26 Heft uw ogen omhoog: Zie, wie heeft dat geschapen? Wie telde hun heir, en liet het marcheren, Wie riep ze allen bij naam, Door zijn grote macht en geweldige sterkte, Zodat er niet één aan ontbrak?
Lift up your eyes on high, and see who has created these things. He leads forth their army by number, and he calls them all by name. Because of the fullness of his strength and robustness and virtue, not one of them was left behind.
27 Waarom zegt ge dan, Jakob, Waarom spreekt ge dan, Israël: Mijn weg ligt voor Jahweh verborgen, Mijn recht ontgaat aan mijn God!
Why do you say this, O Jacob, and why do you speak this way, O Israel? “My way has been hidden from the Lord, and my judgment escaped notice by my God.”
28 Hebt ge het dan niet gehoord en vernomen: Jahweh is een eeuwige God, Schepper van de grenzen der aarde! Hij wordt moede noch mat, Zijn wijsheid is niet te doorgronden!
Do you not know, or have you not heard? The Lord is the eternal God, who has created the limits of the earth. He does not diminish, and he does not struggle. Neither is his wisdom searchable.
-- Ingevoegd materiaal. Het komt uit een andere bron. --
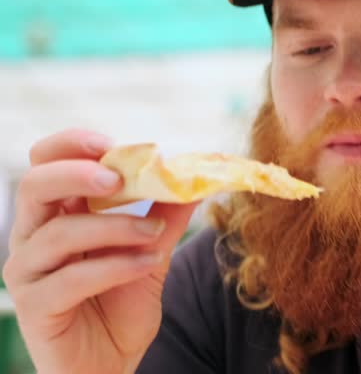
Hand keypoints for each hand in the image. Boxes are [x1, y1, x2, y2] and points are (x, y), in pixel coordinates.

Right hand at [2, 129, 198, 373]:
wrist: (110, 364)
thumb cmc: (120, 303)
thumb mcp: (151, 252)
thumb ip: (167, 216)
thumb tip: (196, 177)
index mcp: (57, 213)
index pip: (45, 163)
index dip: (71, 145)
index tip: (112, 144)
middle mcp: (33, 236)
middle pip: (34, 186)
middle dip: (77, 173)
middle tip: (120, 178)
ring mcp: (28, 272)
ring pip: (57, 233)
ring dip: (114, 227)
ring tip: (154, 234)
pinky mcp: (34, 307)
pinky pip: (70, 279)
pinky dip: (114, 266)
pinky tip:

29 Hij versterkt den vermoeide, En verdubbelt de kracht van den zwakke.
It is he who gives strength to the weary, and it is he who increases fortitude and strength in those who are failing.
30 Jonge mannen worden nog moede en mat, Forse knapen kunnen bezwijken:
Servants will struggle and fail, and young men will fall into infirmity.
31 Maar die op Jahweh vertrouwen, vernieuwen hun kracht, Slaan hun vleugels als adelaars uit; Ze lopen, maar worden niet moe, Ze rennen, maar worden niet mat!
But those who hope in the Lord will renew their strength. They will take up wings like eagles. They will run and not struggle. They will walk and not tire.